▶ _ASSIGNMENT_
Check the listing below line by line and report how many lines hold "Ekadashi", with no other words.
--- START ---
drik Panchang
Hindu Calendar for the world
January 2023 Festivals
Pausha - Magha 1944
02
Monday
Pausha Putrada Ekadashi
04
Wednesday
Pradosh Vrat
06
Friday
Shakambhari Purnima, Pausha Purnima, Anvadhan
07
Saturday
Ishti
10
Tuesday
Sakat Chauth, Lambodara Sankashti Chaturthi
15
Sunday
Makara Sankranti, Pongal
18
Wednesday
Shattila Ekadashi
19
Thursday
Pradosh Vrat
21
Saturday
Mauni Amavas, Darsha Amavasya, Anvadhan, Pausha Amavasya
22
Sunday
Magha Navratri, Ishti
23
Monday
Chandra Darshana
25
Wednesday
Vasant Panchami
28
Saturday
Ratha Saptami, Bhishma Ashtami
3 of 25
--- END ---
--- START ---
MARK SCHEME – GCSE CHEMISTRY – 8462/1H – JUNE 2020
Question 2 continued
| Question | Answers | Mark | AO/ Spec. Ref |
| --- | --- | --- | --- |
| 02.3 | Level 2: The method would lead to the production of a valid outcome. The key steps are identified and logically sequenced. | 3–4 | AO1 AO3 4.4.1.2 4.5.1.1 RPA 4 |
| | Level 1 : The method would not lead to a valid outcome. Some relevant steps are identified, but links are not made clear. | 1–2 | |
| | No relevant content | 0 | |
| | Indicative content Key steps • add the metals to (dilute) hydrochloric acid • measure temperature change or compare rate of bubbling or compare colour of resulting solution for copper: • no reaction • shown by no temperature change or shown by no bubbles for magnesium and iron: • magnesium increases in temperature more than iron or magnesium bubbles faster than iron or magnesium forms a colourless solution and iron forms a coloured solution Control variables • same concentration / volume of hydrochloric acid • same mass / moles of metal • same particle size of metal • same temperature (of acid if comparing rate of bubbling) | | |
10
--- END ---
--- START ---
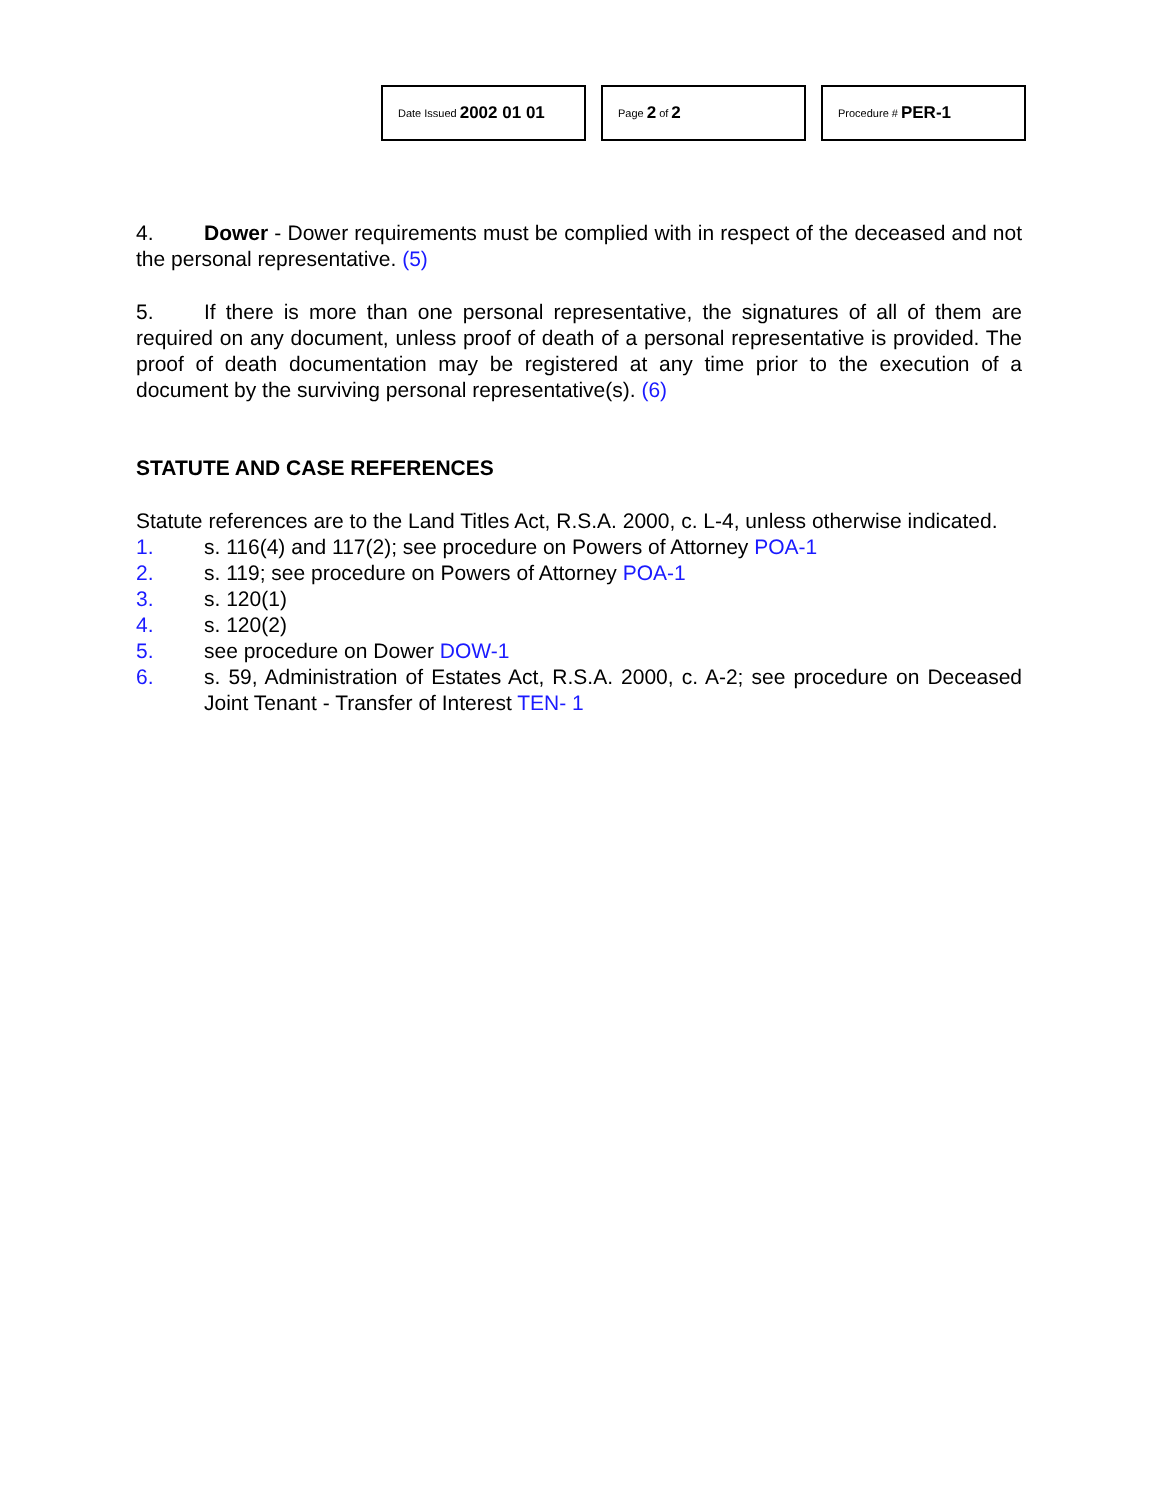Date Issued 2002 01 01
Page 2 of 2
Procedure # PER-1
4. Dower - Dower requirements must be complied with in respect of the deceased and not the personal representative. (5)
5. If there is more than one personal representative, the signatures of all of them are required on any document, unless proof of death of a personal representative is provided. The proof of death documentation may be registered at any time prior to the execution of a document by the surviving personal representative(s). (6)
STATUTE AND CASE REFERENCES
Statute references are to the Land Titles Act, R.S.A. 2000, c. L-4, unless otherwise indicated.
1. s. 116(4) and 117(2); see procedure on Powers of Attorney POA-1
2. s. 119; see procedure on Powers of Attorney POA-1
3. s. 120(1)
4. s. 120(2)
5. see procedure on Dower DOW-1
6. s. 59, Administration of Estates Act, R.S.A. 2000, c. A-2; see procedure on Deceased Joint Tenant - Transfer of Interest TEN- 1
--- END ---
▶ _EXPECTED OUTPUT_
2